- [Activity] Copy every one of the following records word for word, leaving out the pictures.

- [Data supplied]
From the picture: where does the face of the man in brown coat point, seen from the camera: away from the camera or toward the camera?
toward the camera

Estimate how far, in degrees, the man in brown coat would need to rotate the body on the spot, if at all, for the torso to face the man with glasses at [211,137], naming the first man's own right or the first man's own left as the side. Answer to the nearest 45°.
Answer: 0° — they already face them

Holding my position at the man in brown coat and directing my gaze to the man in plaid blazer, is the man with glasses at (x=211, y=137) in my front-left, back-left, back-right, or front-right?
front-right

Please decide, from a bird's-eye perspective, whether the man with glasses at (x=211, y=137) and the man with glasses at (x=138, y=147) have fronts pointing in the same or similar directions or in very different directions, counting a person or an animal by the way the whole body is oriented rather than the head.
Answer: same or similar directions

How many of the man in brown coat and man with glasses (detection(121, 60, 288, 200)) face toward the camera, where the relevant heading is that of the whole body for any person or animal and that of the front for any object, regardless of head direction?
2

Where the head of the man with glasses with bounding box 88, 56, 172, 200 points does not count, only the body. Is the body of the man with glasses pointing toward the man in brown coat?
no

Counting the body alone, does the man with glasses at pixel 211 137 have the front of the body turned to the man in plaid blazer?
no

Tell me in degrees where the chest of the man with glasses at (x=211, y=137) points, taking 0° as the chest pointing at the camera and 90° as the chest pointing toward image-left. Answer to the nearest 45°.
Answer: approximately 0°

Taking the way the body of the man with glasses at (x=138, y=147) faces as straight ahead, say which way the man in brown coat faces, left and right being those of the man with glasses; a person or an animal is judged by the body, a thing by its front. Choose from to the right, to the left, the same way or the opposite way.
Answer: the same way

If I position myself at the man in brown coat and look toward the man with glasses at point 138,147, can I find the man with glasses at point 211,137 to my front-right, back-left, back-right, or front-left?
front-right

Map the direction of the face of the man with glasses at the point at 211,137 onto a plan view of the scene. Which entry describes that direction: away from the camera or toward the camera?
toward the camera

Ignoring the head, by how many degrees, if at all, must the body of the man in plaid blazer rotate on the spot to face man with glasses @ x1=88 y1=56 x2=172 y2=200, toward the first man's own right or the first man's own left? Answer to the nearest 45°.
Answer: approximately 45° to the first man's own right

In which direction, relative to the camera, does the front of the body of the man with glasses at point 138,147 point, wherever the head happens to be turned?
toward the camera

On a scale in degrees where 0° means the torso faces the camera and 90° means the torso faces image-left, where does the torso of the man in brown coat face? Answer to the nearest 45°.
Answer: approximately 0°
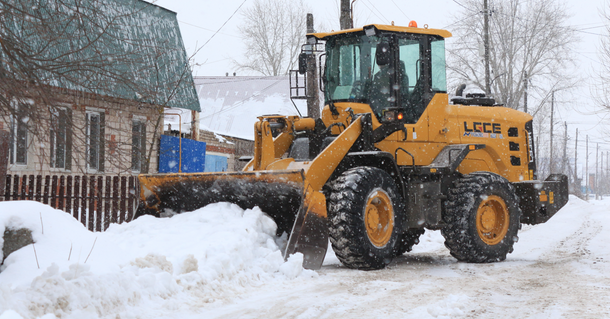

- [Answer box]
From the picture: where does the face of the man in brown coat point, seen from the camera: away from the camera or toward the camera?
toward the camera

Estimate how far, in degrees, the man in brown coat would need to rotate the body on the spot, if at all, for the torso to face the man with glasses at [211,137], naming the first man's own right or the first man's own left as the side. Answer to the nearest 45°.
Answer: 0° — they already face them

Holding my position at the man in brown coat and directing my gaze to the man in plaid blazer, is the man with glasses at (x=211, y=137) in my front-left, back-left, back-right, or front-right?
front-right

Please decide, from a bird's-eye perspective, whether the man with glasses at (x=211, y=137) and the man with glasses at (x=138, y=147) have fronts pointing in the same or similar directions or in very different directions, counting a person or an animal by the way the whole body is oriented rather than the head.
Answer: same or similar directions

How many of the man in brown coat and man with glasses (detection(121, 60, 288, 200)) face toward the camera, where the relevant heading is that of the whole body for any person or animal and that of the front for any object, regardless of head direction?
2

Where the head of the man with glasses with bounding box 88, 56, 172, 200 points does not count, only the body. Is the body of the man with glasses pointing toward the man in brown coat?
no

Counting the body alone, does the man with glasses at pixel 211 137 have the front of the body turned to the man in plaid blazer?
no

Tell me in degrees where the chest of the man with glasses at (x=211, y=137) points, taking 0° as the chest pointing at the camera and 90° as the chest pointing toward image-left. Answer to the nearest 45°.
Answer: approximately 0°

Taking the way the body of the man with glasses at (x=138, y=147) faces as straight ahead, say which way the man in brown coat faces, left and right being those of the man with glasses; a person or an animal is judged by the body, a thing by its front. Choose from to the right, to the left, the same way or the opposite way.
Answer: the same way

If I position myself at the man in brown coat and look toward the man with glasses at point 138,147, can I find the man with glasses at point 211,137 to my front-right, back-left, back-right, or front-left?
front-right

Map the direction of the face of the man with glasses at the point at 211,137 onto a plan view of the scene. Which entry describes that direction: away from the camera or toward the camera?
toward the camera

Ignoring the head, by how many degrees, if at all, must the body of the man in plaid blazer rotate on the spot to face man with glasses @ x1=88 y1=56 x2=172 y2=200, toward the first man's own right or the first man's own left? Answer to the nearest 45°.
Answer: approximately 45° to the first man's own right

In which direction, relative to the camera, does the front of the body of the man with glasses at point 138,147 point, wherever the head happens to be turned?
toward the camera

On a scale in degrees where 0° means the torso faces the camera and 90° means the torso faces image-left, where does the torso of the man in brown coat face? Answer to the nearest 45°.
Answer: approximately 0°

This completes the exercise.